TRY IT
The response should be an exact copy of the records, with the pictures removed.

Collected data entries:
········

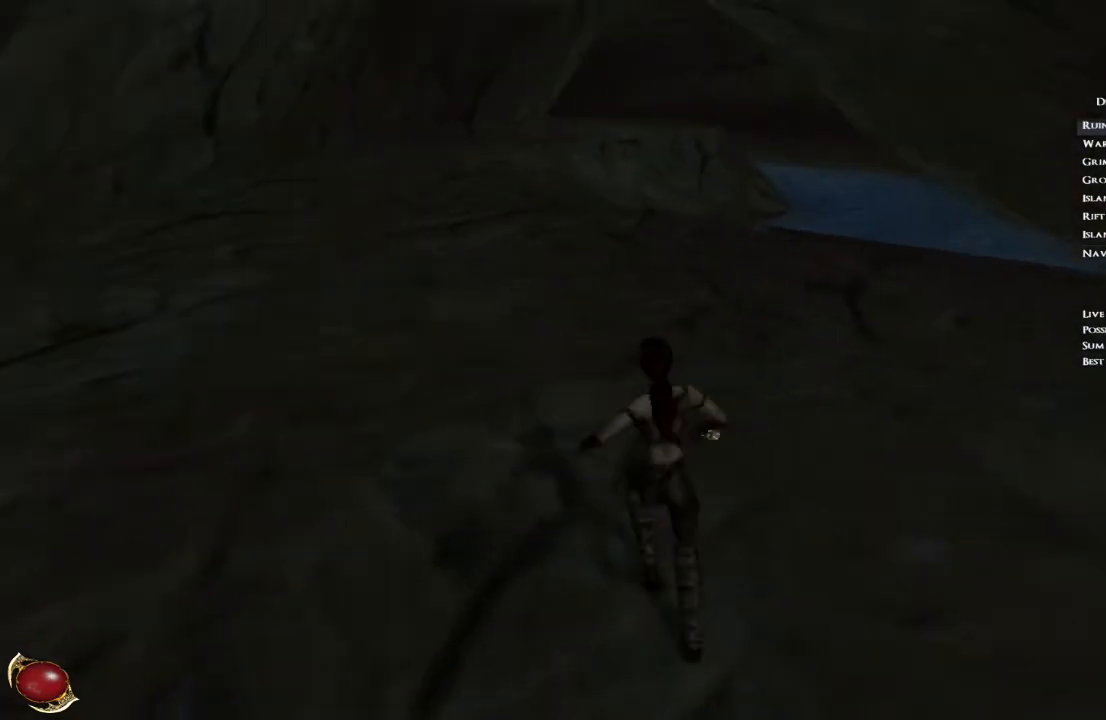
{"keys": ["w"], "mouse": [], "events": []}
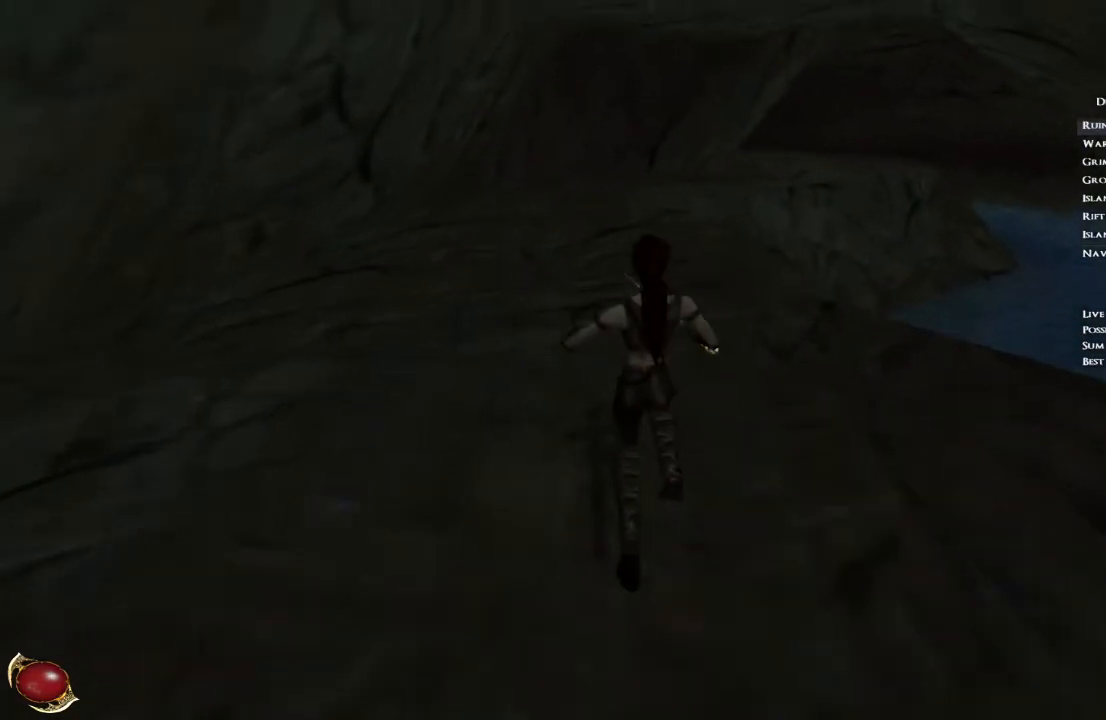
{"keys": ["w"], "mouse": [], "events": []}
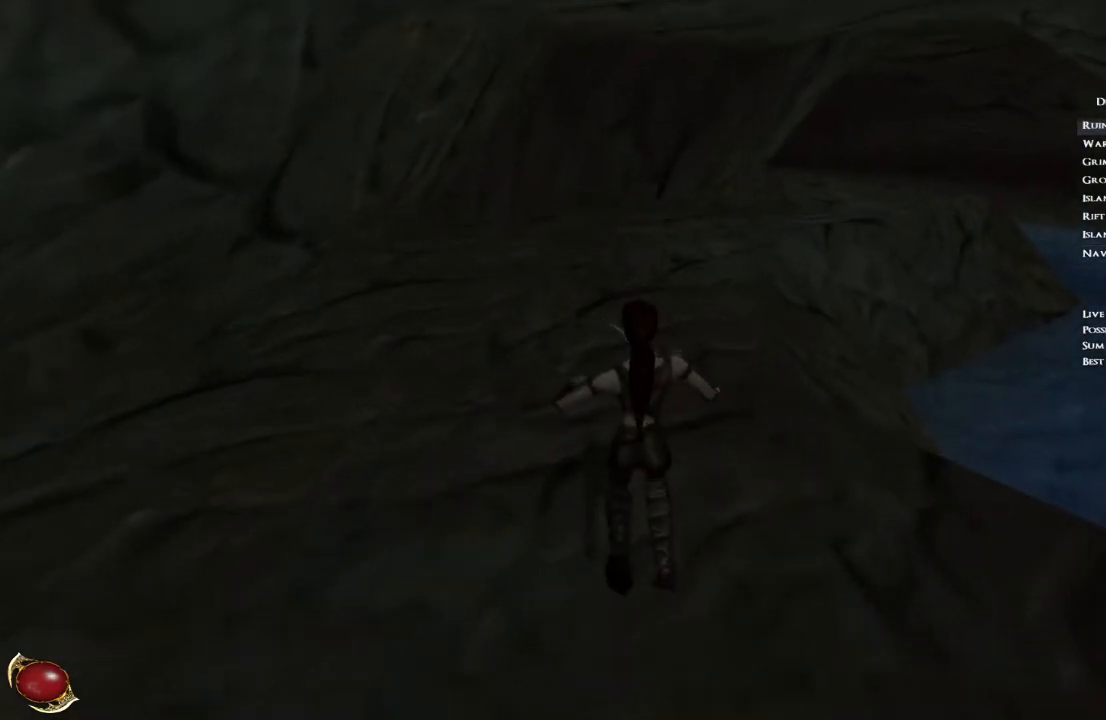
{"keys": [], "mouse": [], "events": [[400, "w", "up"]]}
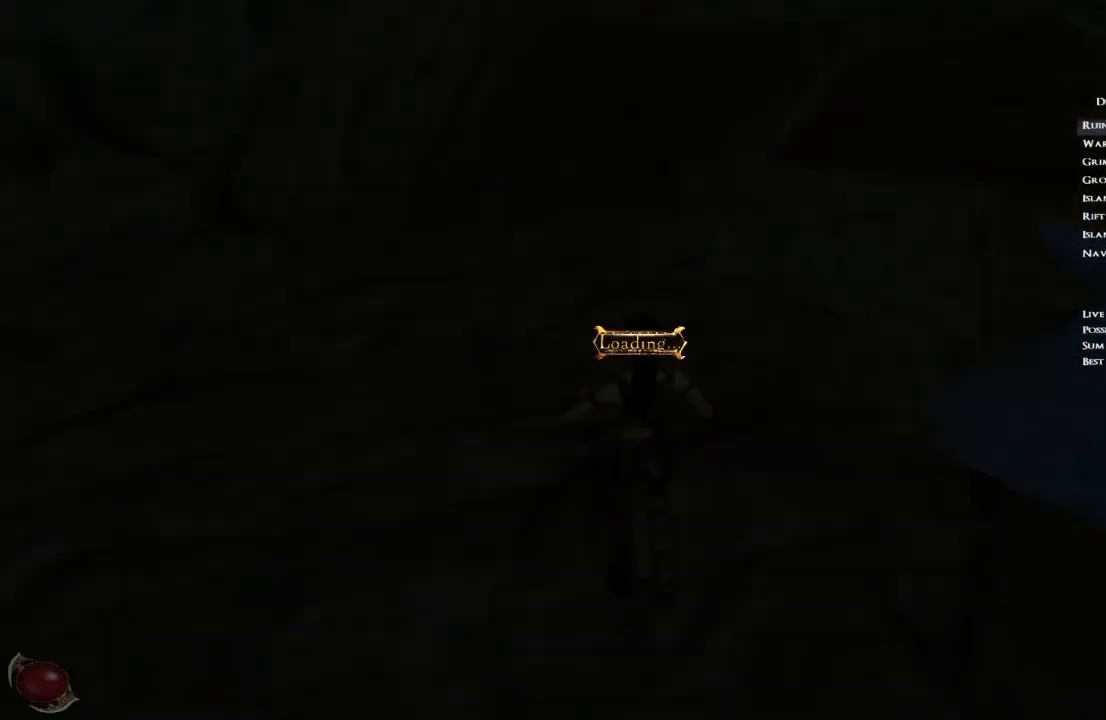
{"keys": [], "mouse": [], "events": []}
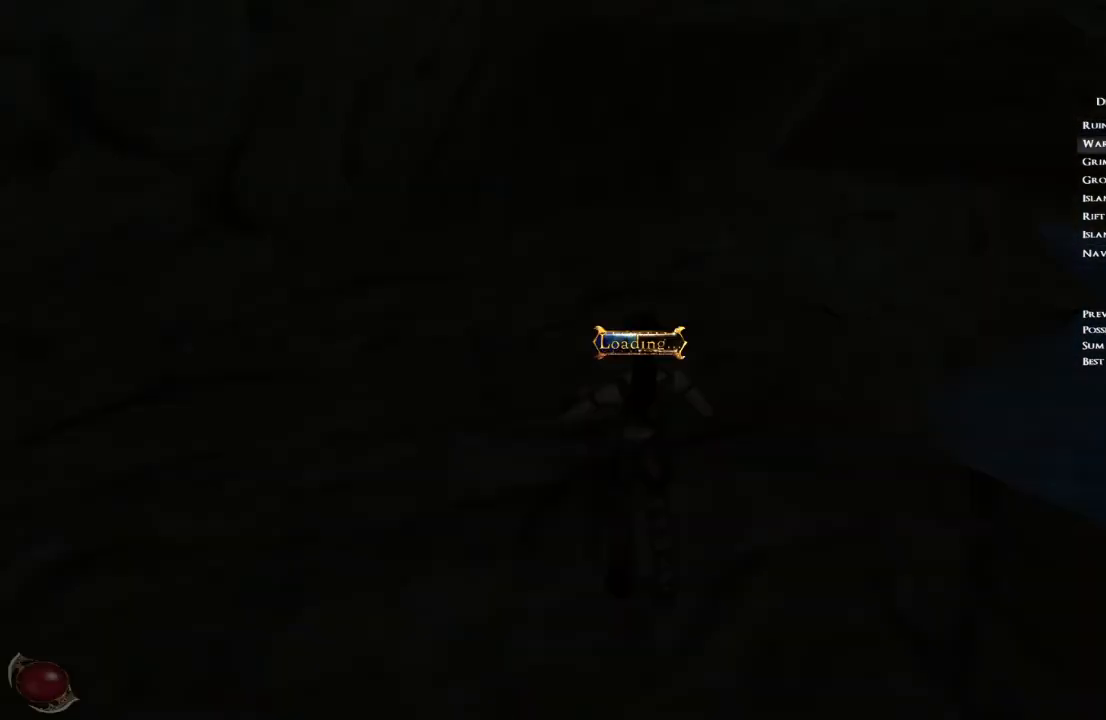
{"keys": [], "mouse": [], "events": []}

········

TASK OUTPUT
{"keys": ["w"], "mouse": [], "events": []}
{"keys": ["w"], "mouse": [], "events": []}
{"keys": [], "mouse": [], "events": [[400, "w", "up"]]}
{"keys": [], "mouse": [], "events": []}
{"keys": [], "mouse": [], "events": []}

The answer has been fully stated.